We no longer use condor on this system, we use wq
First a few commonly used command:
condor_q : list jobs in the queue
condor_submit {job_script} : submit the job specified in {job_script} to the queue
condor_rm {job_id} : remove a job from the queue
condor_status : check machine status; you can pipe to "grep astro" for example to shorten the list of machines
Standard Jobs
To submit a standard serial job, you crate a condor "submission file" and submit the job to the queue.
For example, if you submission file was called submitJob.condor you would type
condor_submit submitJob.condor
Here is a simple condor submission file for running a script called "test.sh" located in the
directory /astro/u/username/condor
Universe = vanilla
Notification = Error
GetEnv = True
Notify_user = username@bnl.gov
+Experiment = "astro"
Requirements = (CPU_Experiment == "astro")
Initialdir = /astro/u/username/condor
Executable = test.sh
Output = test.out
Error = test.err
Log = test.log
Queue
Of course, replace username with your username and make Initialdir point to
one of your directories. Initialdir will be the default directory for files
if you don't explicitly give full paths, e.g. test.out will go there.
Anything can go into the test.sh script, but you must make sure it is executable
chmod 755 test.sh
The standard output goes to test.out, standard error to test.err, and a log of condor
events goes to test.log
You can make as many of these scripts and condor submit files as you want and run
them all on the cluster. For example, if you have a bunch of scripts called myscript-XX.sh
where XX is a number like 00,01,02,03,04 to 99, you can have a corresponding set of condor submit
scripts called myscript-XX.condor. Then to submit them all
for i in $(seq -w 0 99); do condor_submit myscript-${i}.condor; done
MPI Jobs
MPI jobs are special. See http://en.wikipedia.org/wiki/Message_Passing_Interface for a definition of MPI.

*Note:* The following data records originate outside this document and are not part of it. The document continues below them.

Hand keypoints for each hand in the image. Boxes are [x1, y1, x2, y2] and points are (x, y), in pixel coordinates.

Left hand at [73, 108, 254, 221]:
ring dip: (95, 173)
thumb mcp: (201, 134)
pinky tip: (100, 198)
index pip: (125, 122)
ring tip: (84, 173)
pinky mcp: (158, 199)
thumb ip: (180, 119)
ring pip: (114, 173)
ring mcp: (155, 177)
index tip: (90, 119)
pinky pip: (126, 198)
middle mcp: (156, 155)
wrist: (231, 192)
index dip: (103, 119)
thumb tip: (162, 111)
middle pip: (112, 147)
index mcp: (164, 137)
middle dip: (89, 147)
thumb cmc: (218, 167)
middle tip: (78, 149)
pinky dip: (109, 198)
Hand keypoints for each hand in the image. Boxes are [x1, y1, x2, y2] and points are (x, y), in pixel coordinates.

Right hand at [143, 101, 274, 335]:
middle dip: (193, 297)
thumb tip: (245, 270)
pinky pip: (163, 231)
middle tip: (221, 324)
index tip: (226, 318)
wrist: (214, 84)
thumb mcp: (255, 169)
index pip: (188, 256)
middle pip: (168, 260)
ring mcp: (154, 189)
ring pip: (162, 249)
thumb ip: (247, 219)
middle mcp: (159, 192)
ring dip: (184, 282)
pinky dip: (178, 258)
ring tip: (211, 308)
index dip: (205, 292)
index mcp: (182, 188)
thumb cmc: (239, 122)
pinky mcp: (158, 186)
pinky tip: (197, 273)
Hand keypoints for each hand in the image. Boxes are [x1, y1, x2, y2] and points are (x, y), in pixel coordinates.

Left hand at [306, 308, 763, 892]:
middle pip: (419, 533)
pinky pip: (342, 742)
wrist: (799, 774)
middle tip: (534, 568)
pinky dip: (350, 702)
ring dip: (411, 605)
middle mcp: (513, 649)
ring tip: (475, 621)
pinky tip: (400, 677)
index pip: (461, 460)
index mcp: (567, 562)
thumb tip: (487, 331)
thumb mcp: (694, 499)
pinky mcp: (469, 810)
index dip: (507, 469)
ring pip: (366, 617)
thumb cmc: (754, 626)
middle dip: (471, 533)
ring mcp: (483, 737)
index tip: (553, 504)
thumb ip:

To run an MPI job, first start an mpd ring, then submit the job using condor_submit {job_script}. Now, the
job script is different from the serial one. An intermedium script, which collects all the information needed
by the mpiexec command and sets up the necessary environment, is passed to the condor job script as
the Executable. The real executable for the job is passed as Arguments to the condor Executable
(the intermedium script). Luckily, Tom has made it easy for us and wrote the intermedium script. It is
attached as mp2script.sh. The job_script is attached as submitMPI.condor. To submit the job, all you
need to do is editing the file submitMPI.condor and run
condor_submit submitMPI.condor
One more note, currently, jobs are submitted from lsst01 (the head node). In the near future, when
lsst01 retires, astro0034 will take its place. The migration has been finished, so now astro0034 is the master.